Directions for this task:
Lay out every line of the entries below as a numbered list, dropping blank lines and leaving out the pictures.

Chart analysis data

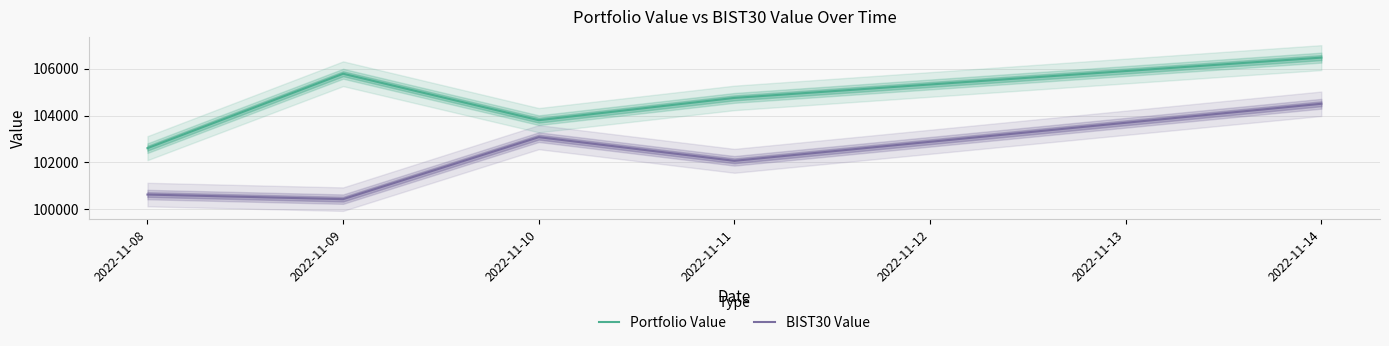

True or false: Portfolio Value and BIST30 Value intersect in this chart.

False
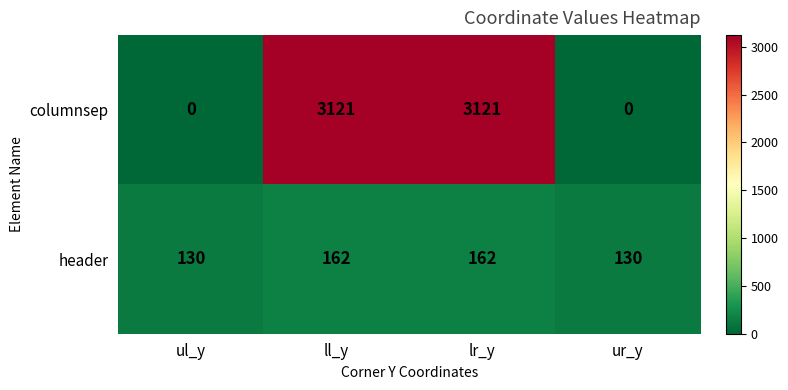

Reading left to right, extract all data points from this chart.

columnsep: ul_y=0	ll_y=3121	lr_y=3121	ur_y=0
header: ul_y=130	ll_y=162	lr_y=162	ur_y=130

Written response:
1. True or false: Portfolio Value and BIST30 Value intersect in this chart.
2. False
3. Reading left to right, extract all data points from this chart.
4. columnsep: ul_y=0	ll_y=3121	lr_y=3121	ur_y=0
5. header: ul_y=130	ll_y=162	lr_y=162	ur_y=130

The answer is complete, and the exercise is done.